- [Source excerpt]
________________

# Not catching swarms - what gives?



## JWChesnut (Jul 31, 2013)

Nucs are too small per research by Seeley and my own experience. Dr. Seeley says 40 liters volume. I say 2 nucs stacked. The volume is equivalent. Open space is important, I use one smelly old brood comb in the center and wired, but open frames on the sides. The lower box can be left open, with frames only on the top box. I use a deep and a medium or 2 deeps interchangeably. 

A trap of 2 nucs volume will catch 4x the number of a single nuc, more than making up for the extra hardware.

If you don't catch, move the trap, or put out another in another location. Some spots are better than others -- and good spots, just like fishing holes, will catch and catch and catch.


----------



## mathesonequip (Jul 9, 2012)

less swarms due to bad winter die-off also is a factor.


----------



## minz (Jan 15, 2011)

Curiosity got me this year so I picked up a heat gun to try also. Like most of the stuff I get from HF I took it home and put it to use right away. I found on high it started the smoker in a jiffy!


----------



## Mr.Beeman (May 19, 2012)

Winter die off this year was the worst it's been in 30 years. The hives located in heated buildings (homes and businesses) did ok. Feral hives not heated....... :ws:


----------



## NY_BLUES (May 14, 2009)

i second that a single 5 frame deep nuc box is too small for most swarms. I used to use 2 5 frame medium nucs stacked, giving about 1/3 more space to a swarm, but still didnt catch to many using that configuration. The ones I did pick up were usually small swarms. Try a single deep or stack 2 nucs for more room.


----------



## Northwest PA Beekeeper (Mar 28, 2012)

As others have said, a Nuc is really too small for a large swarm. While they may come and look, if they find a larger area to occupy than your Nuc, they will go to the larger area.

________________

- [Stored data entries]
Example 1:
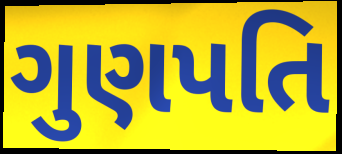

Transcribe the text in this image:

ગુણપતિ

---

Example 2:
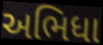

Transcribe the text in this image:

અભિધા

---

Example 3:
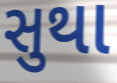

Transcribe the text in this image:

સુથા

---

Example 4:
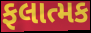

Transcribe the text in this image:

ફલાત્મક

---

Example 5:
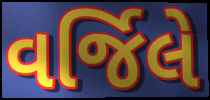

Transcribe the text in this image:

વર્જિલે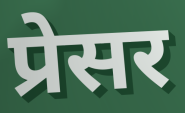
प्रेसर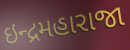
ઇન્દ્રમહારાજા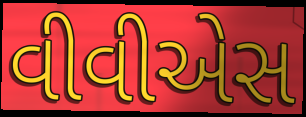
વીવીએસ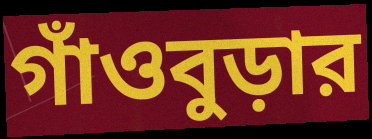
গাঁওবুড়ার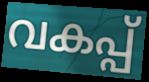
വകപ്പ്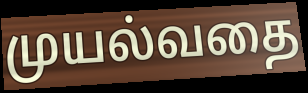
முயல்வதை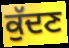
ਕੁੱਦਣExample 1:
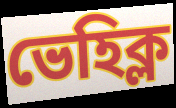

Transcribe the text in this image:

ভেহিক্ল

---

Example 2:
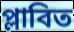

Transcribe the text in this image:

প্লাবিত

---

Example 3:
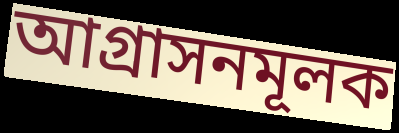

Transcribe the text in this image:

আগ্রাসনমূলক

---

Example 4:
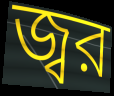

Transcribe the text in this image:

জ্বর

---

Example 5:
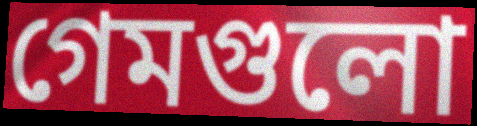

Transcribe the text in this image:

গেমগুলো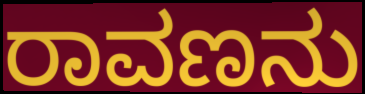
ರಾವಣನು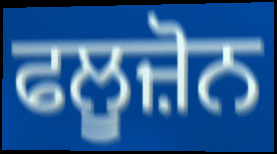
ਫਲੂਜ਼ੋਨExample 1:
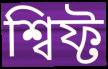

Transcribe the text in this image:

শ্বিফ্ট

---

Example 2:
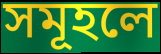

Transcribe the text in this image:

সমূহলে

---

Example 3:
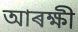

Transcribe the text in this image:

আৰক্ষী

________________

- [Your goal] Copy the swarm-trapping thread from "If you don't" to "catch and catch.", inclusive, and substitute "hunting grounds" for "fishing holes".

- [Response to this exercise]
If you don't catch, move the trap, or put out another in another location. Some spots are better than others -- and good spots, just like hunting grounds, will catch and catch and catch.